-------- Data to process --------
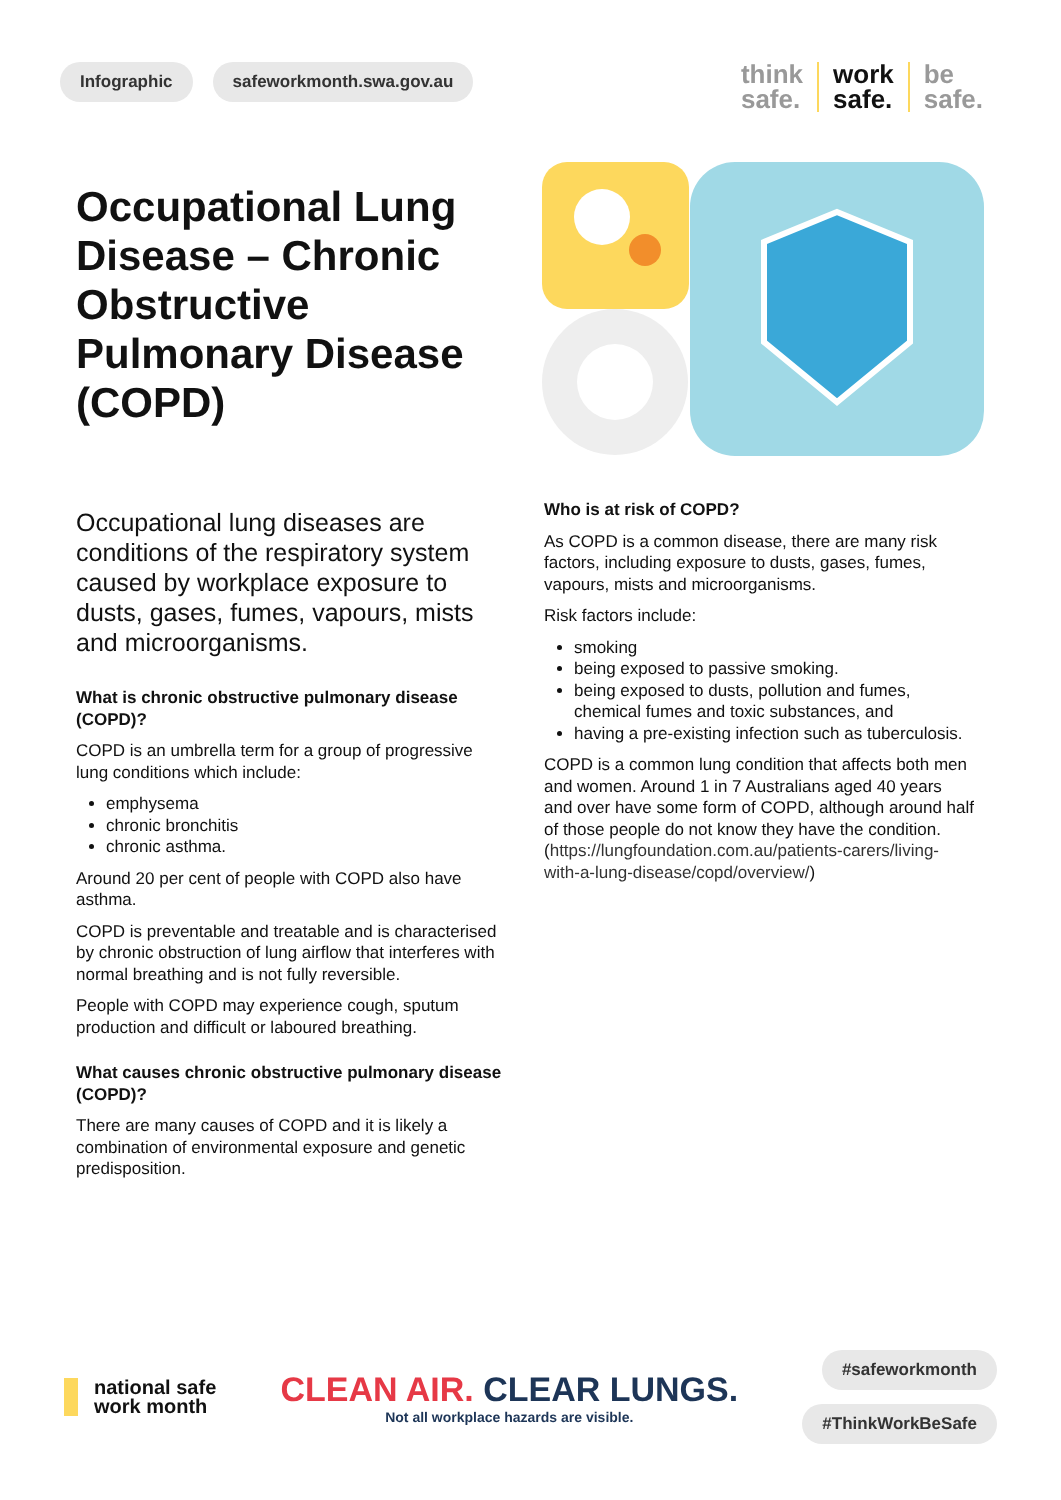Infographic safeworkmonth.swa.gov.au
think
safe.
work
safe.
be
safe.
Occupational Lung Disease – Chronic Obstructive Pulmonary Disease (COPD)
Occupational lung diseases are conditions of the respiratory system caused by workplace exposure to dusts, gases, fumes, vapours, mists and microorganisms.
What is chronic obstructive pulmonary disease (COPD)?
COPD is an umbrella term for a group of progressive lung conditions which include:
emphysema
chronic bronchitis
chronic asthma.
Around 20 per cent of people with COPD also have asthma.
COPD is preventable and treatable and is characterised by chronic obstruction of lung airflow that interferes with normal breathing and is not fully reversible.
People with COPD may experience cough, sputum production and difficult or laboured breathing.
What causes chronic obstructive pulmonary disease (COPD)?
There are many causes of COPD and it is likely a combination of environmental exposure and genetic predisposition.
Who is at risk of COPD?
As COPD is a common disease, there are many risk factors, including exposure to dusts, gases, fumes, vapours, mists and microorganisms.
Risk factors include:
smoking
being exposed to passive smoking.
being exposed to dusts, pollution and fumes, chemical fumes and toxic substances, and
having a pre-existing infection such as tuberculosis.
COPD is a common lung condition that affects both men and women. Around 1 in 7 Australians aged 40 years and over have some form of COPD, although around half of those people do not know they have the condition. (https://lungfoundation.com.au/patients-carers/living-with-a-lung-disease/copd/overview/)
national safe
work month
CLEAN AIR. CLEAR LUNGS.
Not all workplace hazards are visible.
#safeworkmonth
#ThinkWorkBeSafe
--------
-------- Data to process --------
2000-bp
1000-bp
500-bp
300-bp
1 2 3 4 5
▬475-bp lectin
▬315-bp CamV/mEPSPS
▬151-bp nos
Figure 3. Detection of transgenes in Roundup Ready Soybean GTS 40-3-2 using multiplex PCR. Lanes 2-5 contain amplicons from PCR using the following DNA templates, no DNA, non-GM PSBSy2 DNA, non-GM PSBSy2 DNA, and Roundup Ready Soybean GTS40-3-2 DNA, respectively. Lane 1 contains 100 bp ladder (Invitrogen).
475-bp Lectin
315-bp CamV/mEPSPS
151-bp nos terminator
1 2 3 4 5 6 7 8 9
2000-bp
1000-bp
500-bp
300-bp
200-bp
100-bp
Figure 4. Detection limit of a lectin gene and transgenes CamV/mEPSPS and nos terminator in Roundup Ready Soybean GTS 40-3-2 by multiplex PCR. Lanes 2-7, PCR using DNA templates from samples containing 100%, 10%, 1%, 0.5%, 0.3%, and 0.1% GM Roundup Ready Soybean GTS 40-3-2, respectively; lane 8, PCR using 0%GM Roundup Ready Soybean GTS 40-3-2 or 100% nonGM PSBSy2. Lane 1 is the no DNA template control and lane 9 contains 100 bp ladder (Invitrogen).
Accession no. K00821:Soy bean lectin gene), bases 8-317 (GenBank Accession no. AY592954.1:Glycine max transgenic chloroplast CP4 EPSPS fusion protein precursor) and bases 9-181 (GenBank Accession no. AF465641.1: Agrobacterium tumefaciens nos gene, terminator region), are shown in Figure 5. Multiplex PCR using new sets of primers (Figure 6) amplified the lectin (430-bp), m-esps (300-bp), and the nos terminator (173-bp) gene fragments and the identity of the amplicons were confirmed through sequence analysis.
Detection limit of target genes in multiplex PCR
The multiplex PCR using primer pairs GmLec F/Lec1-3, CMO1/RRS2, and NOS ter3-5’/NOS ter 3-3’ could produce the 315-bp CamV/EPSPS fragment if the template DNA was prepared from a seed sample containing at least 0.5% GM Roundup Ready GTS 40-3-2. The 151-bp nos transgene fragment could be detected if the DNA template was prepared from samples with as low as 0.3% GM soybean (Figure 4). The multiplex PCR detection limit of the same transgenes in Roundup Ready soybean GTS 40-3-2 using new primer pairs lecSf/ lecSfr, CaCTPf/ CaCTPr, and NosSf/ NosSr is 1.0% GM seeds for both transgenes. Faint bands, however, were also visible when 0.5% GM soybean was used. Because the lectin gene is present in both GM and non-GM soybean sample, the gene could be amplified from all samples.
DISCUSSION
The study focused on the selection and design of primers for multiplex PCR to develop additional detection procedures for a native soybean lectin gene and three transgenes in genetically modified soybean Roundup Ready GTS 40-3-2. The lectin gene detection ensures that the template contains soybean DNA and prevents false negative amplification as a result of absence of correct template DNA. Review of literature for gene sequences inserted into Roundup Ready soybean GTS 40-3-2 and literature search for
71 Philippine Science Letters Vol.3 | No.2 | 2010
--------
= Work order =
Reproduce the lines above, beginning at the line with "being exposed to dusts, pollution" and stopping after the line with "CLEAN AIR. CLEAR LUNGS.", exactly as they are.

= The completed task =
being exposed to dusts, pollution and fumes, chemical fumes and toxic substances, and
having a pre-existing infection such as tuberculosis.
COPD is a common lung condition that affects both men and women. Around 1 in 7 Australians aged 40 years and over have some form of COPD, although around half of those people do not know they have the condition. (https://lungfoundation.com.au/patients-carers/living-with-a-lung-disease/copd/overview/)
national safe
work month
CLEAN AIR. CLEAR LUNGS.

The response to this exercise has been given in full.